REPORT TO THE RHN BOARD
DZLU MEETING DATE: May 24, 2022 (via Zoom)
1. ONGOING POLICY UPDATES
a. HOUSING—SF LEGISLATIVE PROPOSALS
Ongoing discussions have been held at the Board of Supervisors regarding proposed fourplex legislation for single-family zoned lots. In contrast to Sup. Mandelman’s original proposal outlined in previous reports, other Supervisors have put forward competing proposals or amendments. These generally increase affordability requirements or add rent control and other mandates to units created on affected lots. Planning Dept. analysis has maintained that these proposals would cause projects to be less likely to be sufficiently profitable to developers to generate new housing. See link below to Examiner article:
In another area of attention, there are two potential “dueling” ballot measures for November, the first backed by Mayor Breed and seeking signatures, and a second proposed by several Supervisors. Both streamline the permitting process for several categories of affordable housing. These include projects with ten or more units that are 100% affordable, or are designated for SF teachers, or have 15% more affordable units than currently required by SF law. If such a project meets all existing local planning and zoning requirements, it would be exempt from discretionary and environmental review.
The competing initiative would mandate that the availability of affordable units be targeted to those with lower income levels than the first proposal and would also require a more highly specialized classification of union laborers. Many housing proponents claim that both requirements would make projects less likely to be financially feasible. See link below to Chronicle article:
Lastly, Sup. Peskin has proposed a ballot measure to require that residential units in projects that take advantage of density bonus programs designed to incentivize housing, such as the city’s Home-SF program or the state’s density bonus program, become rent-controlled. As in the other ballot measure discussed above, many housing policy analysts maintain this would deter production of affordable units. Below is a link to a Chronicle article on this:
To qualify for the November ballot, a measure proposed by a Supervisor requires six votes. A citizen-initiated proposal requires 52,000 signatures by July 11.

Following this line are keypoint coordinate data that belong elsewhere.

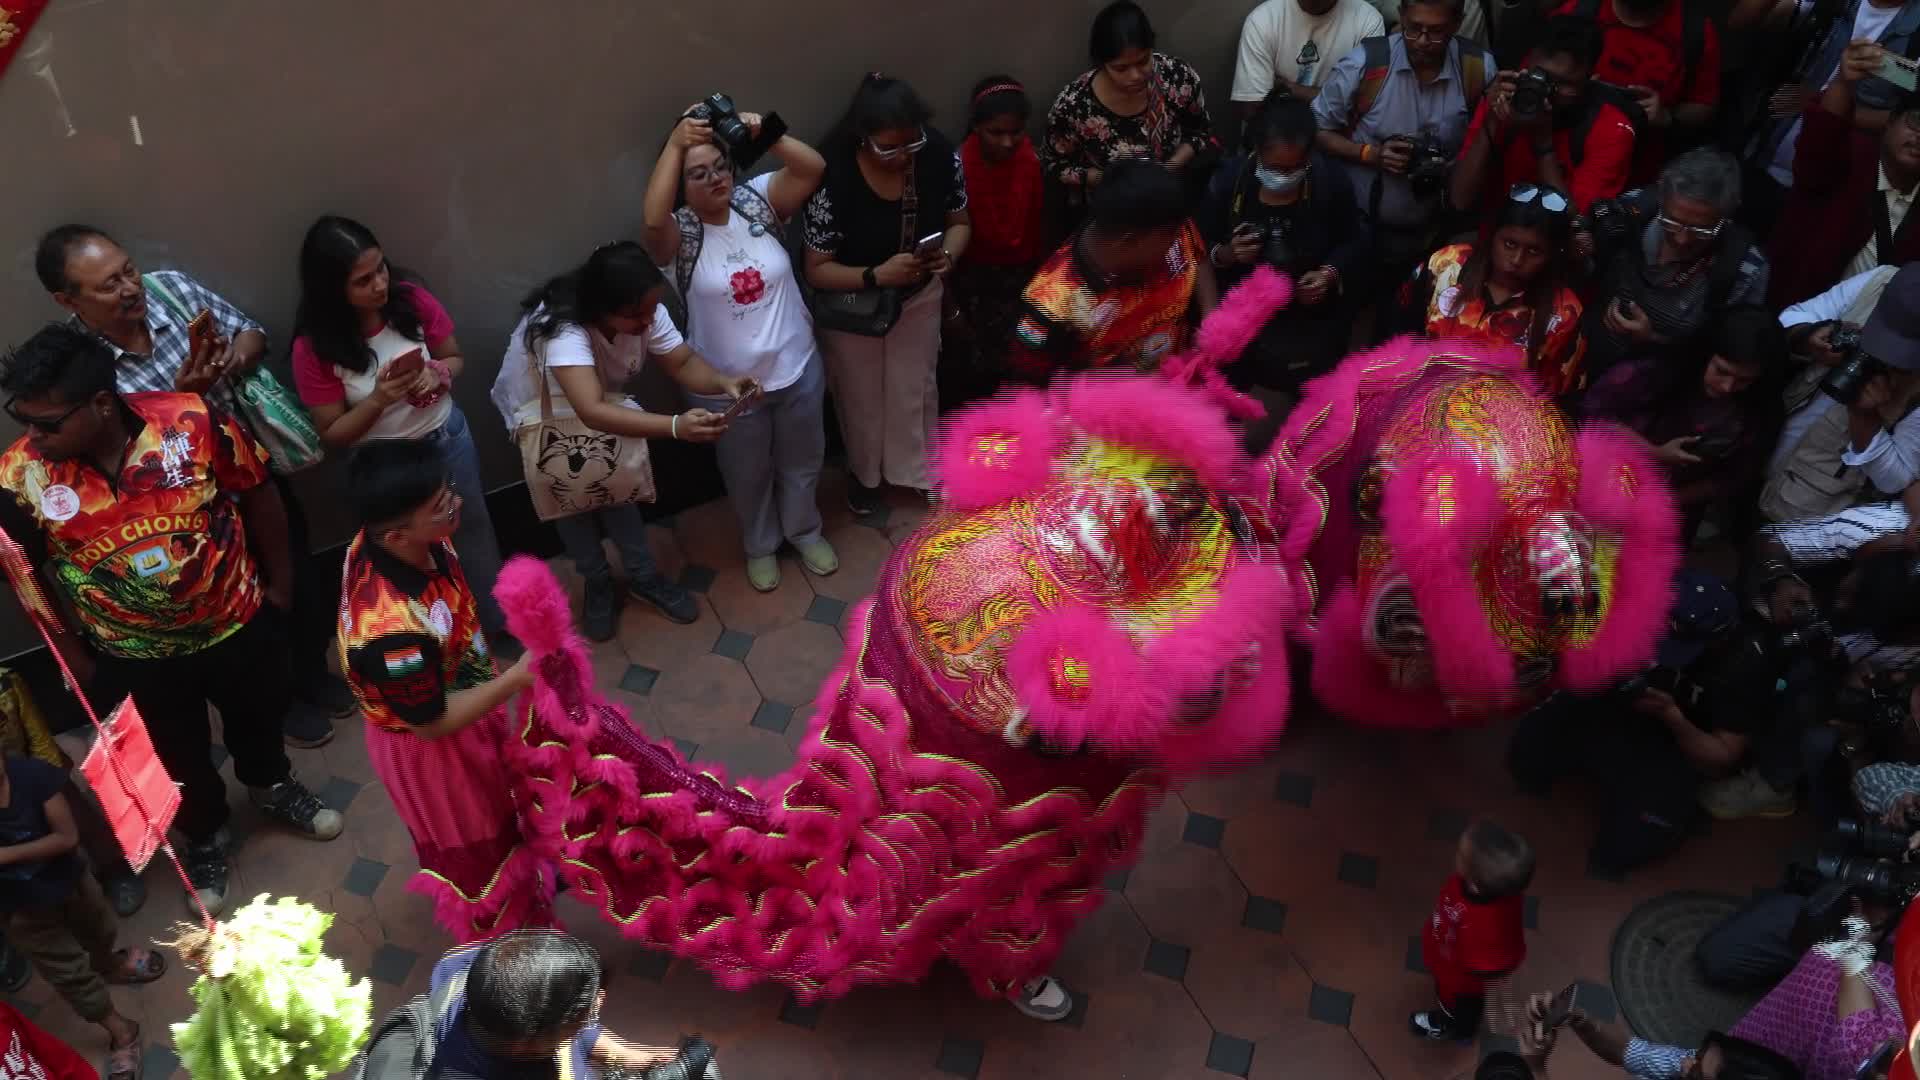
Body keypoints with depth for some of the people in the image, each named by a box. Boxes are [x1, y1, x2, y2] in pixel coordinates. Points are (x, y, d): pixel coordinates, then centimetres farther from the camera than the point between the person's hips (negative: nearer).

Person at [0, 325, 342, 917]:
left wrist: (279, 581, 0)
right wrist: (68, 650, 2)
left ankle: (272, 785, 60)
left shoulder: (192, 422, -27)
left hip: (237, 622, 0)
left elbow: (258, 494, -10)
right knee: (179, 758, 22)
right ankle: (206, 836, 53)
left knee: (258, 718, 27)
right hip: (137, 656, 0)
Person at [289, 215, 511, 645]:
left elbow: (455, 358, -1)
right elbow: (333, 434, -13)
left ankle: (498, 620, 47)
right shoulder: (314, 348, -23)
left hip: (447, 440, 3)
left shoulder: (410, 298, -17)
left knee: (472, 530, 24)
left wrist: (437, 374, -24)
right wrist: (378, 399, -30)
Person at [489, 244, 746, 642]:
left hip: (599, 401, 4)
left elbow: (683, 362, -24)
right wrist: (676, 426, -70)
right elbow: (591, 412, -59)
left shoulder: (644, 310, -28)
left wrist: (723, 382, -48)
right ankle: (598, 584, 24)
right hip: (538, 413, -4)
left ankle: (644, 577, 21)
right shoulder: (562, 327, -46)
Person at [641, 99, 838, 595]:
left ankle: (804, 531, 52)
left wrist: (764, 133, -33)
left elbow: (813, 168, -19)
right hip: (726, 386, -2)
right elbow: (653, 220, -39)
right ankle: (760, 545, 47)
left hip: (796, 369, 3)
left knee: (801, 463, 24)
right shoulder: (678, 233, -16)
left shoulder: (757, 200, -8)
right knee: (747, 474, 20)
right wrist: (674, 144, -37)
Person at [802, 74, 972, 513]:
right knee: (861, 396, 20)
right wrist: (877, 275, -40)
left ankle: (914, 469, 50)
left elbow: (959, 222, -5)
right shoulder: (834, 177, -34)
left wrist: (948, 254, -28)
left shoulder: (940, 155, -24)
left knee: (915, 390, 22)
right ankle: (865, 473, 50)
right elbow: (817, 269, -25)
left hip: (918, 295, 3)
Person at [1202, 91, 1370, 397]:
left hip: (1314, 311, 0)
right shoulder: (1227, 180, -8)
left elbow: (1356, 242, 3)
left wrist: (1330, 275, -16)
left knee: (1307, 369, -13)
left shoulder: (1332, 178, -7)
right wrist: (1225, 255, -21)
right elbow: (1199, 249, 1)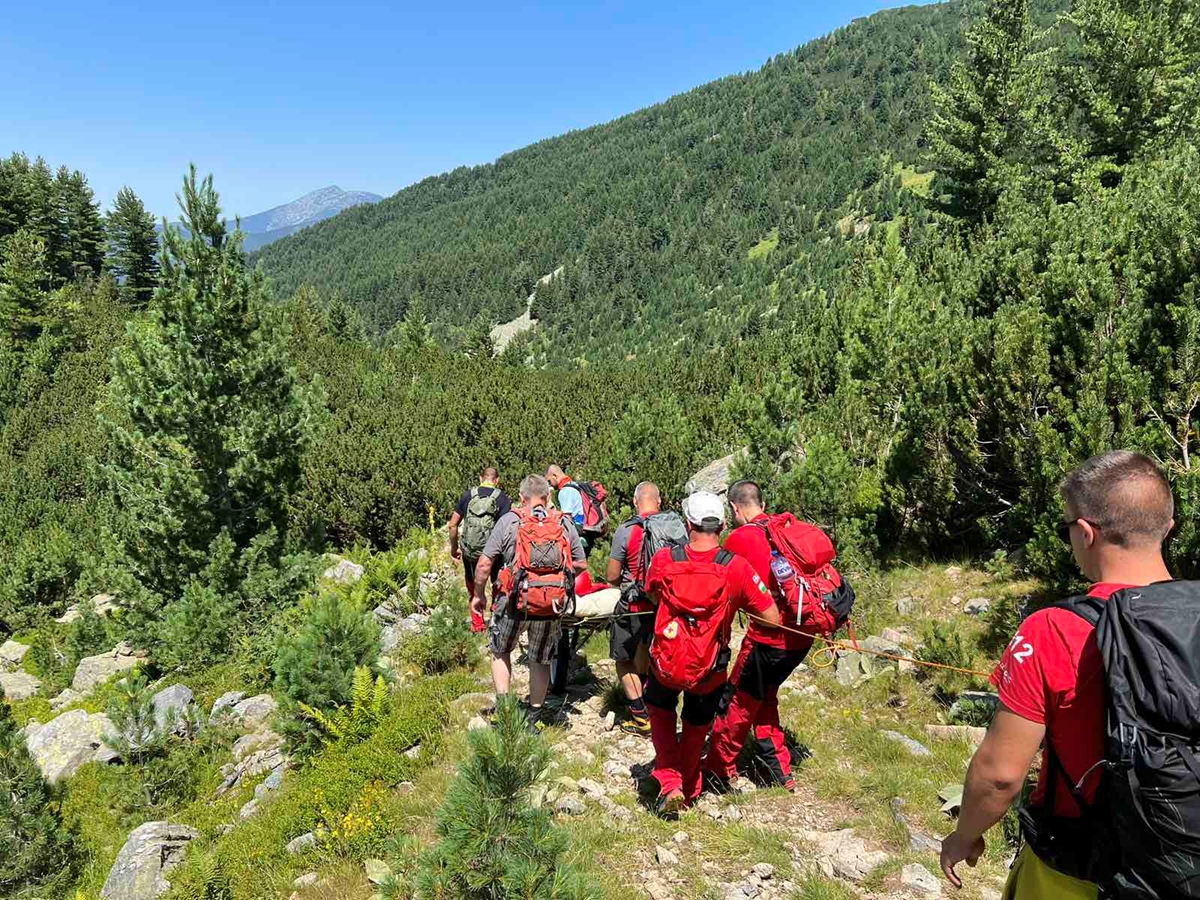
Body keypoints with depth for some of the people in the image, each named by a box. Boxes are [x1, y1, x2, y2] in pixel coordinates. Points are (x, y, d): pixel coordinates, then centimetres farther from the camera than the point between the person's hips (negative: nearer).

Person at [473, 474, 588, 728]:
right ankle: (533, 720, 29)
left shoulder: (509, 521, -4)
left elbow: (484, 564, -4)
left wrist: (478, 595, 10)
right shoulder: (565, 524, 3)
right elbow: (581, 565, 9)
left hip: (514, 602, -2)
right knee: (541, 661, 19)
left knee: (500, 652, 22)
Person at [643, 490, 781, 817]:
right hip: (709, 672, 0)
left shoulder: (663, 560, -15)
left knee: (660, 709, 32)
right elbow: (773, 618, -14)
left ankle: (670, 784, 24)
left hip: (667, 664, 0)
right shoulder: (737, 568, -20)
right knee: (697, 727, 28)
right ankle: (689, 790, 46)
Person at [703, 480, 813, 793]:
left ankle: (719, 771, 25)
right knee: (764, 697, 25)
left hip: (768, 637, -6)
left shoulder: (740, 538, -9)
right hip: (803, 635, 6)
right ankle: (781, 771, 32)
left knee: (739, 702, 11)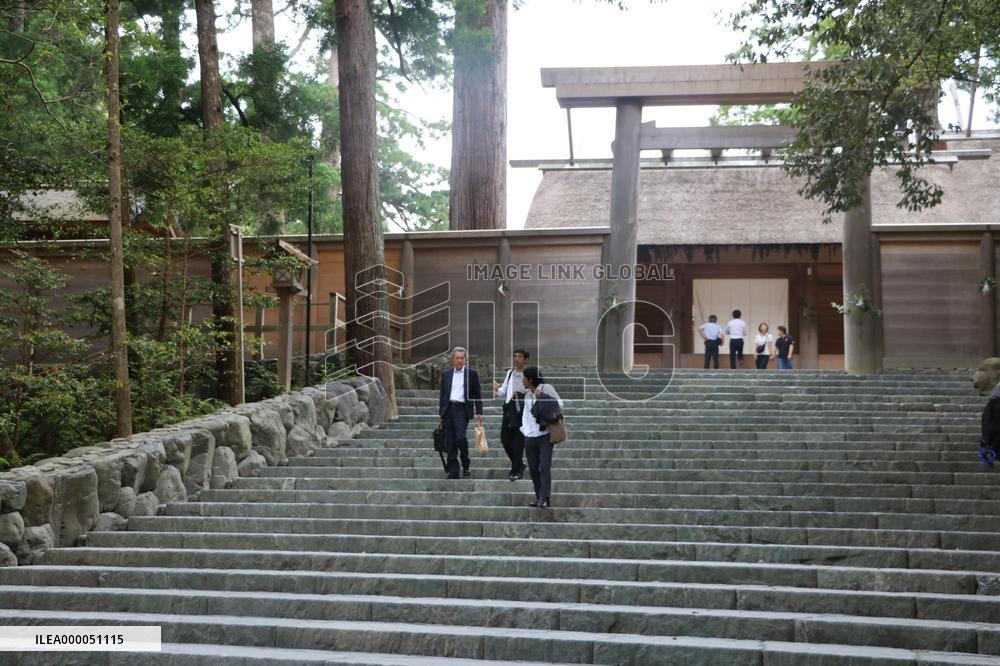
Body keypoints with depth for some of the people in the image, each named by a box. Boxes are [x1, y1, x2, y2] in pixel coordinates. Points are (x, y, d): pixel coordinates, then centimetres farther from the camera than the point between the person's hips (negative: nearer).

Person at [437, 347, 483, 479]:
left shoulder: (472, 374, 5)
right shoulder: (446, 374, 14)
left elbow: (477, 394, 5)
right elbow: (442, 394, 17)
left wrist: (479, 412, -1)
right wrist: (441, 413, 13)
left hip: (462, 409, -3)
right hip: (448, 409, 4)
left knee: (460, 438, -17)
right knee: (450, 442, 1)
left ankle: (466, 465, 6)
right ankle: (453, 471, 6)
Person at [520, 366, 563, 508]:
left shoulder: (546, 388, -3)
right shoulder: (527, 394, 14)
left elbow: (560, 404, -4)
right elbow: (525, 414, 13)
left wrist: (543, 397, -15)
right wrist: (526, 430, -2)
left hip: (545, 435, -6)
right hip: (530, 437, 6)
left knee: (545, 466, -12)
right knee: (533, 468, 6)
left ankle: (545, 498, -15)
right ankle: (538, 497, 14)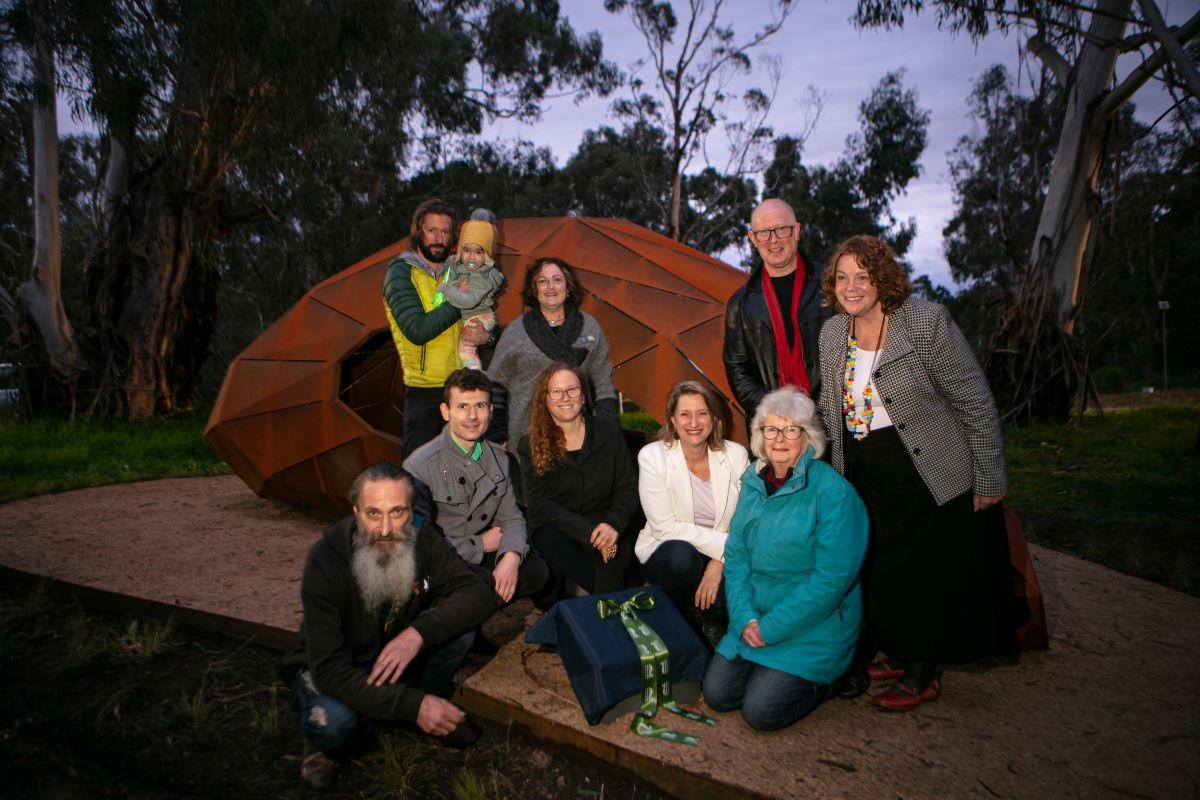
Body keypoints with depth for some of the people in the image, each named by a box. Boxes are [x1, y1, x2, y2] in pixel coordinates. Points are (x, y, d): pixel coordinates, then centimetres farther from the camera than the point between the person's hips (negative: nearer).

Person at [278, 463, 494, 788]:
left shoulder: (420, 536, -18)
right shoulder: (326, 560, -29)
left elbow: (478, 594, -21)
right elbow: (328, 667, -31)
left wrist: (419, 632, -38)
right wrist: (412, 705, -36)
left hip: (397, 658, 3)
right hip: (332, 670, -3)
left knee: (459, 620, -23)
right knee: (334, 722, -35)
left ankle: (435, 708, 2)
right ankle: (319, 739, 2)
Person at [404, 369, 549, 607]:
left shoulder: (498, 458, 4)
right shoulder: (420, 466, -18)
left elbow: (511, 518, 3)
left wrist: (511, 556, -19)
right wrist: (480, 545, -12)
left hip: (484, 552, 6)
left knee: (536, 570, -16)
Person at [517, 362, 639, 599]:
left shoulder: (609, 433, 6)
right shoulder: (531, 446, 2)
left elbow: (628, 489, 4)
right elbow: (539, 505, -7)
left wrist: (613, 524, -18)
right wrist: (589, 532, -20)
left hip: (605, 529, 1)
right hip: (555, 529, 0)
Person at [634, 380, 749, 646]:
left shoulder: (737, 455, -5)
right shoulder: (652, 456, -12)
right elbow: (665, 527, -16)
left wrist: (720, 561, -23)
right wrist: (724, 543, -22)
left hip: (723, 558, 1)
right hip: (668, 553, -1)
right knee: (680, 554, -36)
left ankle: (709, 621, 5)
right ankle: (683, 624, -5)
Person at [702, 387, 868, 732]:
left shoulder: (833, 492, -18)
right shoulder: (754, 481, 2)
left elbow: (833, 578, -20)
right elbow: (736, 554, 4)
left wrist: (770, 628, -18)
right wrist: (746, 619, -10)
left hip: (814, 625, -6)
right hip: (757, 617, 6)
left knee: (760, 711, -12)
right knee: (717, 695, -2)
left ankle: (826, 678, 13)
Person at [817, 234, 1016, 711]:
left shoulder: (927, 322, -16)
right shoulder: (832, 333, 2)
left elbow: (975, 403, -11)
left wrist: (989, 479, -8)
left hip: (929, 475, -5)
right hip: (865, 478, 6)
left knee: (924, 574, 2)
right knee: (882, 570, 12)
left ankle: (923, 676, 22)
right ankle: (900, 656, 34)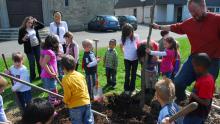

b. SB 9 OBJECTIVE DESIGN STANDARDS
Architectural standards were approved by the Planning Commission on 4/28/22 for single-family zoned lots being densified under SB 9. These cover such items as building materials for windows (vinyl not permitted on street-facing windows), recesses or projections at windows to create shadow lines and entrance treatment. Massing and siting guidelines had been previously approved as described in earlier reports.
c. MID-BLOCK OPEN SPACE IN ALLEYS IN SE RUSSIAN HILL
DZLU had discussions with Upper Chinatown Neighborhood Association (UCNA) representatives about the cultural as well as physical importance of mid-block open space on Bernard St. and on other nearby alleys in the blocks comprising Upper Chinatown, at the south-east edges of Russian Hill. DZLU shared the City’s Polk-Pacific Special Area Design Guidelines whose development RHN/DZLU had participated in, especially the guideline specifically addressing mid-block open space in such alleys, attached below. DZLU offered to explore supporting future efforts of UCNA to reinforce the importance of these spaces.
d. HISTORIC PRESERVATION
Progress on the City’s inventory of historic resources, not updated since 1976, has been hampered by short staffing. The interest and experience of RHN/DZLU members in volunteering to support this effort was shared with Planning. This would build upon RHN’s prior experience assisting in the research for the three National Register Historic Districts on Russian Hill in 1986.